The painting, from the artist's "blue period", was bought by the composer for pounds 18,045,500 at Sotheby's in New York and is the most expensive painting to have been sold at auction since 1990. He has lent it to the National Gallery for the next six months and for "three to four months" a year until the turn of the millennium.

The painting dates from 1903 and depicts Picasso's friend and fellow artist, Angel Fernandez de Soto, smoking and drinking in a Barcelona cafe. De Soto was described by Picasso as "an amusing wastrel".

A keen collector, Sir Andrew yesterday revealed why he had bought the painting for his Art Foundation and he also hinted at plans to open a collection of work he has bought, which includes Canaletto's Horseguards of the Parade, on which he spent around pounds 10m in 1992, and which is currently on loan to the Tate Gallery.

Sir Andrew said: "The Picasso was part of a jigsaw of which there are a lot of parts missing. Very good pictures don't come up on the market very often and I don't know of any others of this quality to have come up.

"I would like to have all my collection in one place one day but it would take tremendous organisation. In addition, a lot of the pieces have been with me since I was young and I like having them around me."

Sir Andrew also revealed that he had failed to buy the last major Picasso work on sale, Yo Picasso, when it was sold in 1989 for pounds 32m.

Neil MacGregor, director of the National Gallery, was delighted. He said: "It's one of the greatest portraits of one of the greatest artists of the twentieth century. It's a terribly generous loan."

Short-answer chart tasks
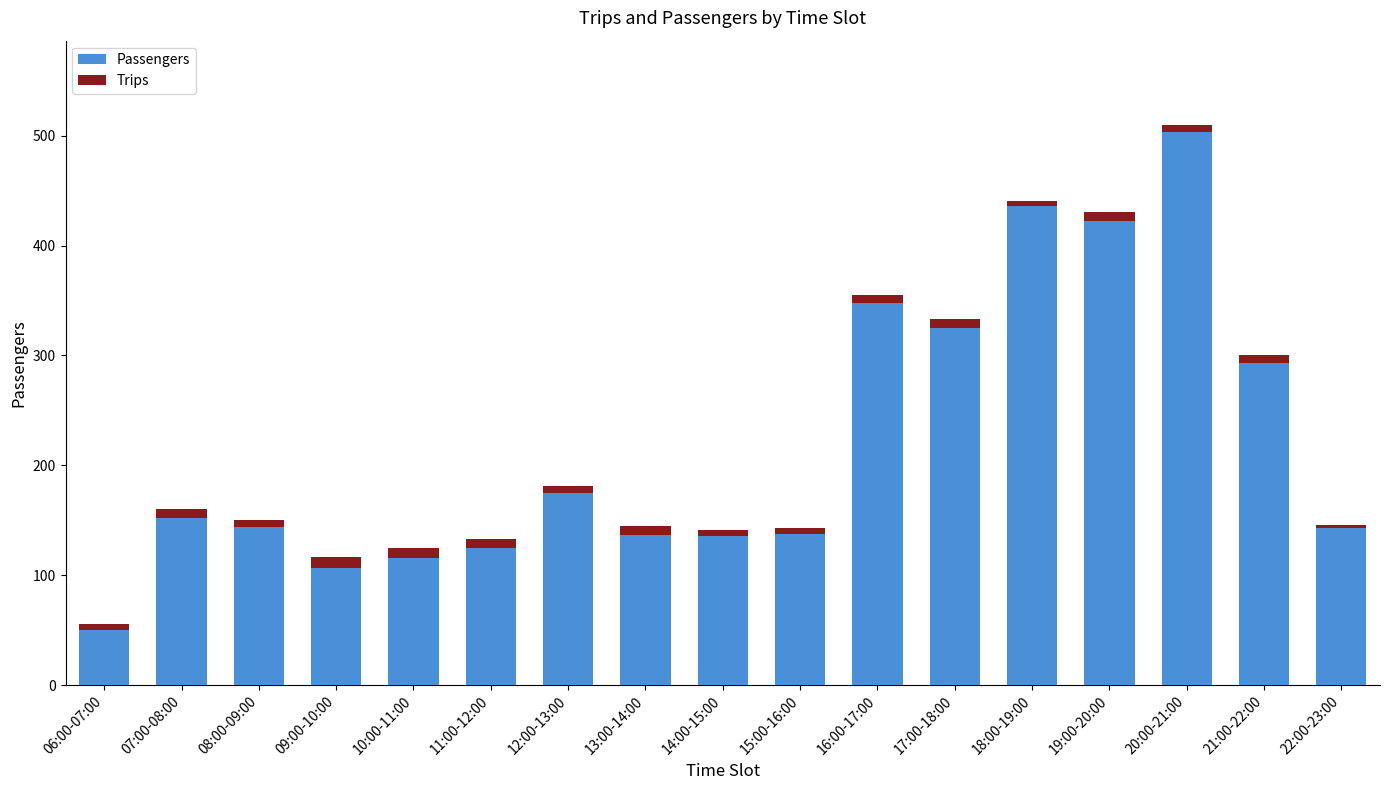

At which category is the sum across all series the highest?

20:00-21:00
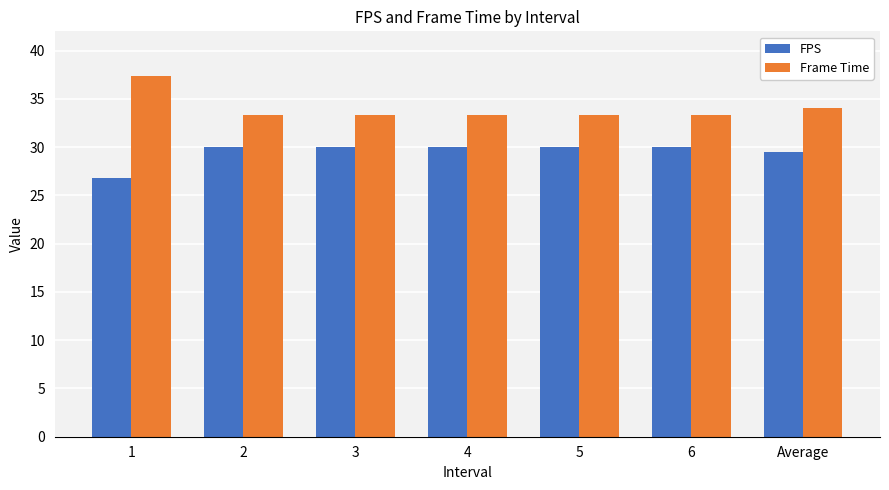

How many data points does each series have?

7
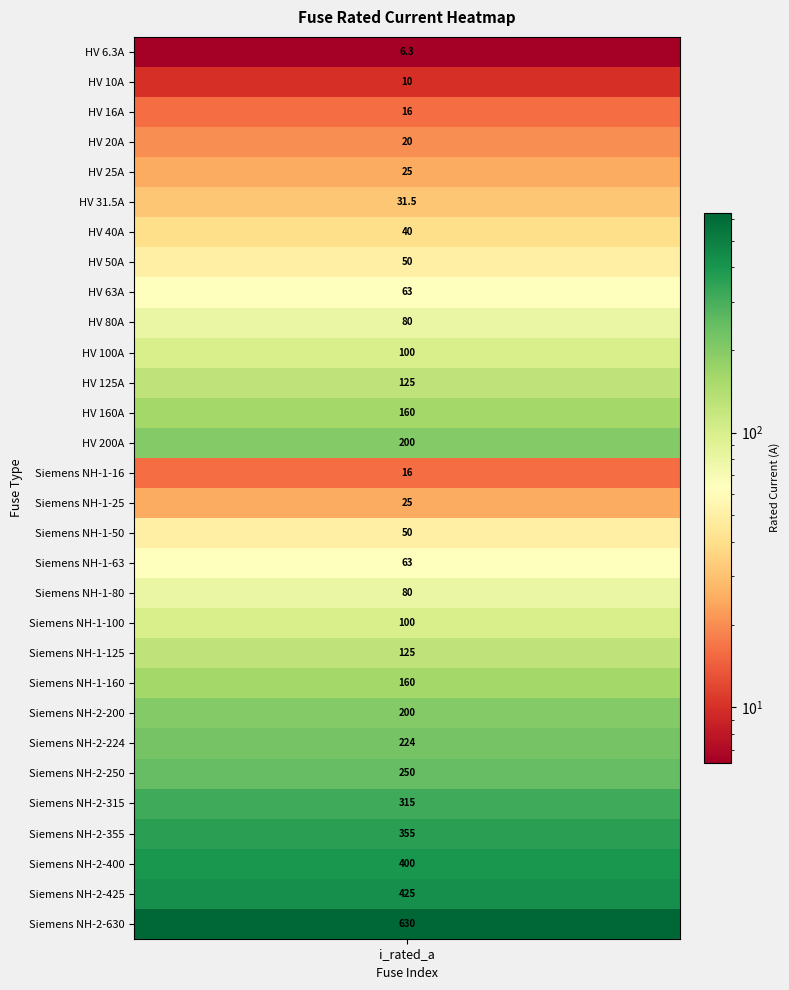

Where does the data first go above 100?

11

• **WORK ITEM**
From the passage on the Picasso purchase, reproduce the portion that begins at the words "A keen collector, Sir" and ends after "have come up.", replacing "jigsaw" with "puzzle".

• **EXPECTED ANSWER**
A keen collector, Sir Andrew yesterday revealed why he had bought the painting for his Art Foundation and he also hinted at plans to open a collection of work he has bought, which includes Canaletto's Horseguards of the Parade, on which he spent around pounds 10m in 1992, and which is currently on loan to the Tate Gallery.

Sir Andrew said: "The Picasso was part of a puzzle of which there are a lot of parts missing. Very good pictures don't come up on the market very often and I don't know of any others of this quality to have come up.